As well as independently seeking a judicial review, the association last year supported the advocacy group Anaesthetists United as part of their ultimately unsuccessful legal challenge on the use of PAs/AAs.
Representing the GMC at yesterday’s appeal, Ivan Hare KC rejected claims that the GMC had misdirected itself or acted contrary to its statutory obligations in using the term medical professional within the GMP.
He added that GMP guidance was an ethical, not legal, code and one that was not directed to 'a public authority about the exercise of legal powers', while stressing that the term medical professional was used in only a limited nature within the guidance.
He said: ‘My learned friend [Ms Richards] went as far as to say the GMC’s use of the term medical professionals gives PAs and AAs carte blanche to describe themselves as medical practitioners.
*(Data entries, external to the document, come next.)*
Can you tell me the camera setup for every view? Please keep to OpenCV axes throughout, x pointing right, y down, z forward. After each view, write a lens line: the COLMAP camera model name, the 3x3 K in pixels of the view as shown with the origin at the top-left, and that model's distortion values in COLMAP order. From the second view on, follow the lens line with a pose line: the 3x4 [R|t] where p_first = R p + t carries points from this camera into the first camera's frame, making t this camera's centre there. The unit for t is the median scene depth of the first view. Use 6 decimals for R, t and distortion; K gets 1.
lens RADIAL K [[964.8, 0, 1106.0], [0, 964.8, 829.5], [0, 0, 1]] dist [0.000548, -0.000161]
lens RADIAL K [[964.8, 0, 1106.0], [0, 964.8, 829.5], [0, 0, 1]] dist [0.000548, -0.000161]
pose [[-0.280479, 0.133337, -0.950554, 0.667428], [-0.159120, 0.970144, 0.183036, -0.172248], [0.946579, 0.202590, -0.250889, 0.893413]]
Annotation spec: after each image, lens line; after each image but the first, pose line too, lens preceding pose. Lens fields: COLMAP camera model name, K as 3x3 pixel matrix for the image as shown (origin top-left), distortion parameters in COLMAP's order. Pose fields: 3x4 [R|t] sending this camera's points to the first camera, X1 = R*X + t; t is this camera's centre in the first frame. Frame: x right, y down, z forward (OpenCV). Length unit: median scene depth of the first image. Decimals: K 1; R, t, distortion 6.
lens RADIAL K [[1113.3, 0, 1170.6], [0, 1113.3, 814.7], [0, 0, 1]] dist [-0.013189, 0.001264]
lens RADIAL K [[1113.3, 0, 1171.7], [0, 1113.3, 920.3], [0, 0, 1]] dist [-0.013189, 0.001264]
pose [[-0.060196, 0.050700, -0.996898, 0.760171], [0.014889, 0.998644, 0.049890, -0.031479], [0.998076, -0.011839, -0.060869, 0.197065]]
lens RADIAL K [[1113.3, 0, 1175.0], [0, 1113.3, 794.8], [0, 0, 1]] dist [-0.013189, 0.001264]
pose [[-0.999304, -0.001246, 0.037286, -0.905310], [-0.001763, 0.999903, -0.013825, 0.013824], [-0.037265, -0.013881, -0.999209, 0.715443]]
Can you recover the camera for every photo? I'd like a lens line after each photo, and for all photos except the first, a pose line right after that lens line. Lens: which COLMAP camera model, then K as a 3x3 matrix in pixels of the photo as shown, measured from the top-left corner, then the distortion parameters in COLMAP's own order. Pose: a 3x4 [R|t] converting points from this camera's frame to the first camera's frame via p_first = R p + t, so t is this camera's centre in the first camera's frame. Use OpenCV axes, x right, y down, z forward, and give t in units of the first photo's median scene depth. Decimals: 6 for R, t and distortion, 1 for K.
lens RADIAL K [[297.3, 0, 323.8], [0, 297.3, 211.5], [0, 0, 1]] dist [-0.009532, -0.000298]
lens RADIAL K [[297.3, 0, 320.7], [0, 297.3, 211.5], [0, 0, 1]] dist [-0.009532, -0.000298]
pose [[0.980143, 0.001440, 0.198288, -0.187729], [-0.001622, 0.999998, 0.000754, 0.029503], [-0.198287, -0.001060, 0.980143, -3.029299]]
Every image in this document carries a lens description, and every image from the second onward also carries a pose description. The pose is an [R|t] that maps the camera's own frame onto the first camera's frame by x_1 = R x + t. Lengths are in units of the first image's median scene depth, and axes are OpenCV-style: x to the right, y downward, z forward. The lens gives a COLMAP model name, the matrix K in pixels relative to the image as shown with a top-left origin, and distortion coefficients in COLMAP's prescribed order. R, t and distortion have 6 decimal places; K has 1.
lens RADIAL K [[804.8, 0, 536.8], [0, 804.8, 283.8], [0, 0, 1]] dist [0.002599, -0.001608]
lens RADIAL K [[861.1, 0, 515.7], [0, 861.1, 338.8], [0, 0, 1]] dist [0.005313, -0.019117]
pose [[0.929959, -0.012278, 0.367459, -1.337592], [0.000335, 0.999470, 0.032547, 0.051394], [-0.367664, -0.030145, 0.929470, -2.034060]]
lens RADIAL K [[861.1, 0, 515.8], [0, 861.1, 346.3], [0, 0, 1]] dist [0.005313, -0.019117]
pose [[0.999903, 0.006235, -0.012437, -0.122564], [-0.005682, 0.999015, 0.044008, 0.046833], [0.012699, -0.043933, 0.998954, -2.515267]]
‘That’s flatly contradicted when you look at Good Medical Practice itself [which says] you have to be clear about who you are, and [that] you have to introduce yourself to patients.’
He added: ‘It’s simply not arguable, we say, that anyone reading Good Medical Practice as a whole would think that, by the GMC’s use of the term medical professionals in those limited areas, that they were entitled to describe themselves as either a registered medical practitioner or as a practitioner registered under the Medical Act.’
The court of appeal is expected to deliver his judgment on the appeal later this year.